All over the world, young people are beginning to question a food system that is making it hard to be healthy. They want to know why they are growing up surrounded by a flood of junk food. They are demanding food companies do more to spotlight healthier options and promote balanced diets when millions of children are at risk of developing diet-related health conditions.

To create a better food industry and give children and young people what they need to thrive, those leading the world’s major food brands must listen to them. That’s why the Consumer Goods Forum (CGF) welcomed youth activists from Bite Back 2030 to its annual Global Summit, held from 12 to 14 June in Chicago, US, where leaders from the retail, manufacturing and service provider sectors convened to discuss future business trends, share knowledge and best practices, and identify solutions to pressing global challenges.

During a dedicated session, the activists from Bite Back 2030 called for a healthier, fairer food system. They demanded more transparency, greater investment in child health and a health-focused role on the boards of all food and drink companies. In short, they asked the consumer goods industry to prioritise their health.

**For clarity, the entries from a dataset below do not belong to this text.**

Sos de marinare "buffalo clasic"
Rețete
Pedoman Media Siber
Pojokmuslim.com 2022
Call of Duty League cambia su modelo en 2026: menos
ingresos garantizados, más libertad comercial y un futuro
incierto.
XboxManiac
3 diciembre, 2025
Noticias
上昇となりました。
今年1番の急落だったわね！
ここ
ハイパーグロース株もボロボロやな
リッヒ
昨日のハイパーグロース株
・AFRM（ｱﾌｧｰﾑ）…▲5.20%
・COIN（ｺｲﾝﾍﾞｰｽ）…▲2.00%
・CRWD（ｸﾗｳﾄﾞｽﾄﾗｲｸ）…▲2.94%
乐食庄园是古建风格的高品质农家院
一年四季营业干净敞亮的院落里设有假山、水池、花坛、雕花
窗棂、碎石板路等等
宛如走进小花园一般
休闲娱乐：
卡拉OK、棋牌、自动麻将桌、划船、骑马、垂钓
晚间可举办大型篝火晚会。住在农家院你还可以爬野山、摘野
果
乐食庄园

The shared platform between the CGF and Bite Back 2030 is an excellent example of how business and youth representatives can find common ground, and drive progress on the key global food issue of accessibility of healthier and sustainable diets. In a changing world, such co-operation is how we shape the food industry of the near future.

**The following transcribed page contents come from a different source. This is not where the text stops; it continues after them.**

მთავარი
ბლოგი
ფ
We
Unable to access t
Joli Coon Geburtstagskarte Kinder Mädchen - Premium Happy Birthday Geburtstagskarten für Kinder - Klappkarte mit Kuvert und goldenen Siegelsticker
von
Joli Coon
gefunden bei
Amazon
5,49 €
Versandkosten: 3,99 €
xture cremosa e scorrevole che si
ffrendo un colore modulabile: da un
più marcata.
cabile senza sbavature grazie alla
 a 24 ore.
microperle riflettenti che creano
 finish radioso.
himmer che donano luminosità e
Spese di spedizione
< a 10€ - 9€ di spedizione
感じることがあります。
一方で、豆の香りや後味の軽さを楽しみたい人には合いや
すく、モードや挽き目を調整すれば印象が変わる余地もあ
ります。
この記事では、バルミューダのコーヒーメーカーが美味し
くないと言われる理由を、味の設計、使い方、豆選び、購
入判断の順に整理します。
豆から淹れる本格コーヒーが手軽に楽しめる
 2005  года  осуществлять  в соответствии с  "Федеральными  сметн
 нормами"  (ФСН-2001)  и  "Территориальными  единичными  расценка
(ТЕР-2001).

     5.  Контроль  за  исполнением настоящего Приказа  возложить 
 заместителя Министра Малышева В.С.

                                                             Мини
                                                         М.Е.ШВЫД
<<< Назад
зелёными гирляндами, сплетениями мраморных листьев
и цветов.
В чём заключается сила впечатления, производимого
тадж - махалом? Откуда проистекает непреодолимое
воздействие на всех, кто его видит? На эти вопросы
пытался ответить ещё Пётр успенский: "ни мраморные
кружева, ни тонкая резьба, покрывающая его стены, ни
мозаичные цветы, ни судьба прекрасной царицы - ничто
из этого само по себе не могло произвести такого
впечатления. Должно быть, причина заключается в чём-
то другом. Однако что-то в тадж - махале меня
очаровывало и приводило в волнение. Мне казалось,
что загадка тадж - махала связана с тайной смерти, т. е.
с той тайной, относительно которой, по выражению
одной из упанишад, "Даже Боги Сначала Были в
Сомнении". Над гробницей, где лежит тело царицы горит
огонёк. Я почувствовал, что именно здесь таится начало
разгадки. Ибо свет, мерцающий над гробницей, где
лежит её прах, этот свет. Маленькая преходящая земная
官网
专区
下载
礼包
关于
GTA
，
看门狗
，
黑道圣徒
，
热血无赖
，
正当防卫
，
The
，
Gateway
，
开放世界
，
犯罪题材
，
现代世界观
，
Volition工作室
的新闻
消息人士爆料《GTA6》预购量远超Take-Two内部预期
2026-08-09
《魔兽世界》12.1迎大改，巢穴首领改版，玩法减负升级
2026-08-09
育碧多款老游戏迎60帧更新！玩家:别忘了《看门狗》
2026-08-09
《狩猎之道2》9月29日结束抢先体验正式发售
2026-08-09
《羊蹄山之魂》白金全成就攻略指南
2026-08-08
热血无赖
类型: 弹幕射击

It is crucial for all food manufacturers and retailers to listen to the youth, as they represent a significant proportion of the consumer base and will continue to do so in the future. This upcoming generation is increasingly challenging current industry norms. They want food and drink companies to embrace meaningful innovation and become truly progressive and socially responsible businesses.

With a deep understanding of the planet’s environmental challenges, the young generation also want a more sustainable food system that is better for the planet. As a result, they may ask questions about where ingredients have come from. They are becoming increasingly aware of the environmental impact of modern food products and the potential consequences for themselves and the natural world.

Corporate engagement with this new generation of consumers is the way forward. By responding to their ambitions, the food and drink sector can ensure it continues to thrive for decades to come.

Business leaders should listen to young people and improve products marketed to them – in terms of their recipes, ingredients and packaging. After all, we depend on the wellbeing of the upcoming generation for not only business success but also the future.